Supplied text:
::::
In the literature, a common method to ameliorate this problem is screening, a type of design of experiments. By using the screening techniques, and more precisely, Sequential Bifurcation, which is particularly suitable for large-scale simulation models, fewer simulations are required to find the most important factors in a simulation model, reducing the time of the study significantly. However, the reliability of the SB is under discussion (Kleijnen, et al., 2006), especially in terms of accuracy. Therefore, it is necessary to perform a comparison between Sequential Bifurcation and simulation-based optimization in order to test the precision of the procedure.

(12)

1.2. Aim and objectives of the study

The purpose of the present project is to apply the Sequential Bifurcation method in different industrial models in order to determine whether the screening techniques could be a substitute for or a complement to the current method that is based on stochastic evolutionary optimization.

In order to reach the aim, the following objectives have to be achieved:

1. Understand and describe the Sequential Bifurcation method.

A proper study of the method is fundamental to make a correct implementation. Therefore, a concomitant objective is to perform a literature review, necessary to summarize and study the different variants of the original procedure.

2. Develop a computer program for the application of the Sequential Bifurcation method.

The program should show the results of the screening method in terms of time, number of simulations and most important factors in the four discrete event simulation models to study. It should be emphasized that the program needs to be combined with FACTS Analyzer, simulation software developed at the University of Skövde, to run the simulations.

This is because the models studied in this project were built under this program.

Furthermore, other sub-objectives are proposed with regards to the development of the computer program, such as:

2.1. Create the code for the method, structuring it into different functions.

2.2. Show the Sequential Bifurcation results using different charts, similarly to the one shown in the publication presented by Kleijnen, Bettonvil and Persson (2006).

2.3. Develop the code to calculate a Pareto chart based on the results of the corresponding simulation models, both of Sequential Bifurcation and simulation- based optimization.

This objective and their corresponding sub-objectives represent the key part of the project;

the proper accomplishment of the aim of this thesis depends on its consecution.

3. Analyze the reliability of the Sequential Bifurcation method.
::::
Data block:

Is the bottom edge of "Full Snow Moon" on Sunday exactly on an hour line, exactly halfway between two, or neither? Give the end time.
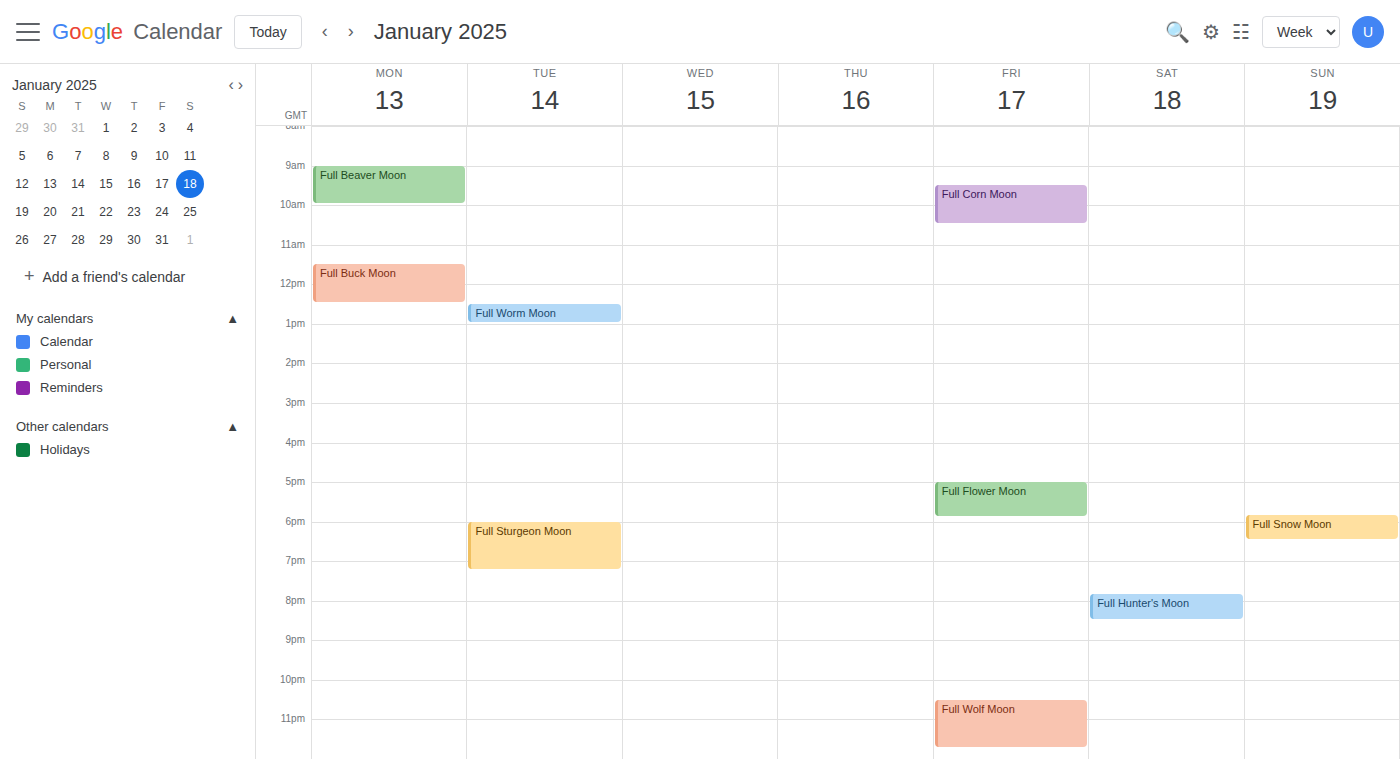
6:30 PM -- halfway between the 6 PM and 7 PM lines.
::::
Direction: Using the Sequential Bifurcation text above, decide whether each statement agrees with it, and answer yes or no, quoting the words of the text that settle it. (a) The program must be combined with FACTS Analyzer to run the simulations. (b) The program should show screening results for five discrete event simulation models. (c) The reliability of Sequential Bifurcation is settled.

Answer to this exercise:
(a) Yes: "the program needs to be combined with FACTS Analyzer, simulation software developed at the University of Skövde, to run the simulations."
(b) No: "in the four discrete event simulation models to study."
(c) No: "the reliability of the SB is under discussion (Kleijnen, et al., 2006), especially in terms of accuracy."